(Extracted data entries)
________

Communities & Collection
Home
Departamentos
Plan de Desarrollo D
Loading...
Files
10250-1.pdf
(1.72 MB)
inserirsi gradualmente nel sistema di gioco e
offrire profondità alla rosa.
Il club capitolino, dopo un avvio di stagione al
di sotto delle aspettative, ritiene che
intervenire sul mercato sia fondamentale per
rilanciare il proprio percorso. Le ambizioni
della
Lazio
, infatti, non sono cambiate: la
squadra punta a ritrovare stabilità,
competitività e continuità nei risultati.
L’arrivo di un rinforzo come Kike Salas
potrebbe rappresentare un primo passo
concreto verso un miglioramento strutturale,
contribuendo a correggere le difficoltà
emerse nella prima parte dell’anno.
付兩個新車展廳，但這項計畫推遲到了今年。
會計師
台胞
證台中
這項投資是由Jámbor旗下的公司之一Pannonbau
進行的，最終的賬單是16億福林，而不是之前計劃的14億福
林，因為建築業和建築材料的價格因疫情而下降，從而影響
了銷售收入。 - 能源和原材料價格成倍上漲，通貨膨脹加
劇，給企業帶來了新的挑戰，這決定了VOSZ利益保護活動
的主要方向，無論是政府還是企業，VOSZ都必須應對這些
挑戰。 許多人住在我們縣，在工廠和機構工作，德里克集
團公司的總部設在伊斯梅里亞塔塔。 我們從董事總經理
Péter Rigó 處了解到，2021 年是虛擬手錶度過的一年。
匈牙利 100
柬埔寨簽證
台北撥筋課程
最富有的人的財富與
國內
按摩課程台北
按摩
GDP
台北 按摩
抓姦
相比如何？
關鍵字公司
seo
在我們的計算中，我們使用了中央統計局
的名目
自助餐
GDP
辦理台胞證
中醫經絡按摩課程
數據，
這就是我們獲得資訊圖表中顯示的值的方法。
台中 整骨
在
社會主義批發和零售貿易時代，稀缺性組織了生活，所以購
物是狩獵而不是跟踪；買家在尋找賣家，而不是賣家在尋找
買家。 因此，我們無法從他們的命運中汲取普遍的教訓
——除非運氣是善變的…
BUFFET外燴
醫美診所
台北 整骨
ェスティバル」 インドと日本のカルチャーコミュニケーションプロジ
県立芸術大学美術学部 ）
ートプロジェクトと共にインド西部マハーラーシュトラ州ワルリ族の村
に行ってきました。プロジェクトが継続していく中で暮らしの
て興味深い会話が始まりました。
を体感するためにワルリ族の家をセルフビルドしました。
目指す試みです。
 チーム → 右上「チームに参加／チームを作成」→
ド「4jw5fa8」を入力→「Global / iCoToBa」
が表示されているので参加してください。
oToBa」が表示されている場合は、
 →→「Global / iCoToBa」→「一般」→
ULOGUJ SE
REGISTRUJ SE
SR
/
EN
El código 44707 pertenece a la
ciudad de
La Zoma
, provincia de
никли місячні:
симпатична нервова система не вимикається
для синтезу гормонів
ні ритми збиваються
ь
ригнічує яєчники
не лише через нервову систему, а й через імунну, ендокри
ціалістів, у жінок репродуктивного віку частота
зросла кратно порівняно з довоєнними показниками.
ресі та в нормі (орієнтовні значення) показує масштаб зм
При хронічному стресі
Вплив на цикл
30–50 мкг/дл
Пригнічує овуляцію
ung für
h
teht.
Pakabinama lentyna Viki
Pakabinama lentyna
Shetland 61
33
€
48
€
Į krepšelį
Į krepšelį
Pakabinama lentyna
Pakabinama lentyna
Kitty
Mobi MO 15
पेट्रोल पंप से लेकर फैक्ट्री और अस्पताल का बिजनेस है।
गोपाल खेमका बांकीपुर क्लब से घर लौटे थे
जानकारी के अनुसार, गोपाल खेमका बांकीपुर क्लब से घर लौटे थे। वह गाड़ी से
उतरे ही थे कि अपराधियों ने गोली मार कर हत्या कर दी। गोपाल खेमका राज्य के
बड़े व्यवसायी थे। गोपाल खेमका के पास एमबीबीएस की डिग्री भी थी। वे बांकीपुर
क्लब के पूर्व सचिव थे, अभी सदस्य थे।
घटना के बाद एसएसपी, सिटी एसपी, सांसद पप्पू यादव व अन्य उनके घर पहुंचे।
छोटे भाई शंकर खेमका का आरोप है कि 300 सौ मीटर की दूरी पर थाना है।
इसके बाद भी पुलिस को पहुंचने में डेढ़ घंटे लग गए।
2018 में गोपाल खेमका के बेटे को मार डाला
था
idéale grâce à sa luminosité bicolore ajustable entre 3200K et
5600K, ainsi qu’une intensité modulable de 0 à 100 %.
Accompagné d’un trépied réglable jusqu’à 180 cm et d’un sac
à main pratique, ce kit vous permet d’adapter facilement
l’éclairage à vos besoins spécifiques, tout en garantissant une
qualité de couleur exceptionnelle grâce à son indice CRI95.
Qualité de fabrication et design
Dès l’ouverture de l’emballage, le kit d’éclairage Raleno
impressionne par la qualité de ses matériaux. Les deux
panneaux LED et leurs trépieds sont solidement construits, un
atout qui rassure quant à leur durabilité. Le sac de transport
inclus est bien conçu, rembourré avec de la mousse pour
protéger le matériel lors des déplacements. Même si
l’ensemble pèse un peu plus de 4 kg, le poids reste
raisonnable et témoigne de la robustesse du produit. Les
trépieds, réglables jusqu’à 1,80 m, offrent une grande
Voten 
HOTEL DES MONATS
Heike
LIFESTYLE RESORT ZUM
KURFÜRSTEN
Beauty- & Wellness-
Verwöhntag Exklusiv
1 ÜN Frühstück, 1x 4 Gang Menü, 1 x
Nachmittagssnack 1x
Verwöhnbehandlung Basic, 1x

________

# Work to complete:
Of all the lines above, count the ones that include the string "grâce" and give the number alone.

# Reply:
2